Unusual as this tale sounds, it carries a food safety lesson for those of us who have not once butchered a deer for homework. The epidemiologists who investigated the outbreak think the teens may have been more likely to be infected with E. coli because they cooked the venison as kabobs.

"One of the risk factors was consuming undercooked meat, or if they reported the interior of the venison kabob being pink," Josh Rounds, an epidemiologist who investigated the outbreak for the Minnesota Department of Health, told The Salt. "We theorize that piercing the meat with the kabob skewer would be a way to introduce bacteria from the exterior of the meat to the interior."

Cooking the meat as steaks would have been safer, Rounds says, because bacteria on the surface of meat is killed by cooking.

Students who reported washing their hands after preparing the meat were less likely to have fallen ill. Teenage boys, Rounds admits, are "not necessarily the population that has the best food safety practices."

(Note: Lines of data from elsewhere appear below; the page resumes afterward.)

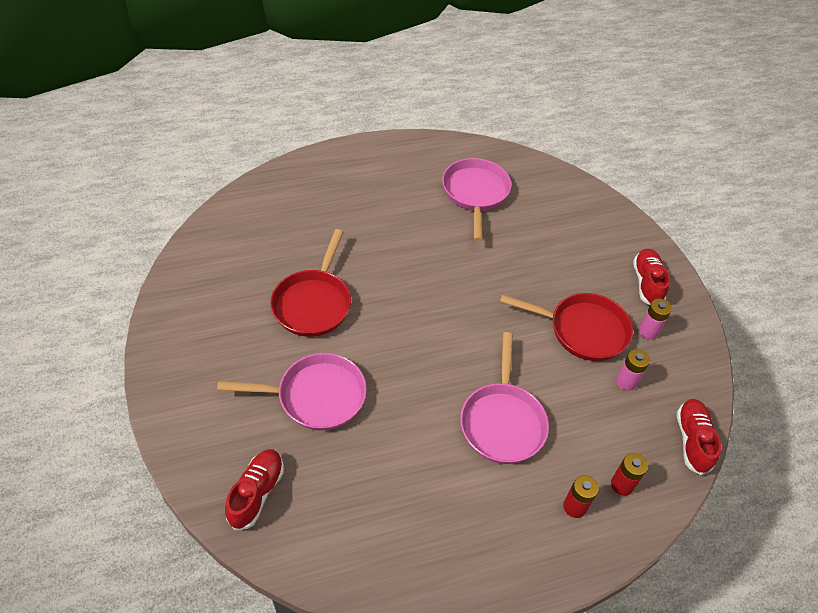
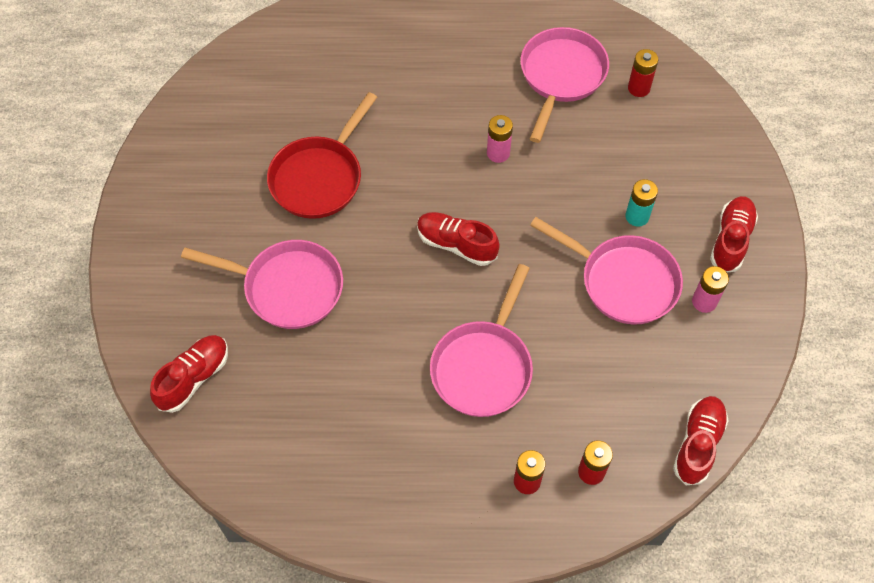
camera: 20 degrees right, 10 degrees up
(443, 331) = (456, 244): none -> red shoe
(535, 191) = (638, 88): none -> red battery
(572, 280) = (637, 216): none -> turquoise battery
(583, 330) = (623, 281): red pan -> pink pan
(626, 382) = (649, 356): pink battery -> pink battery (498, 153)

The venison later tested positive for E. coli — but a different strain than the O157 strain that has caused recent outbreaks, including one caused by eating Nestle Toll House raw cookie dough. But illnesses caused by so-called non-O157 Shiga toxin-producing strains are becoming more common, and public health experts say they're an underreported emerging threat.

That was true in this case; the hospital where two teenagers were treated for bloody diarrhea had tested them for the O157 strain, and the tests came back negative. Only after the state health department became involved were tests run for other forms of the bug.

All of the ill students recovered, and the high school, which was not identified by name but is in the Twin Cities metro area, decided to abandon the traditional venison barbecue for future classes.

The investigation of the November 2010 incident was reported in Emerging Infectious Diseases, which is one of the publications we like to read here on the NPR science desk.

So wash those hands, cook kabobs carefully, and think twice before having teenagers prep the meat for your next barbecue.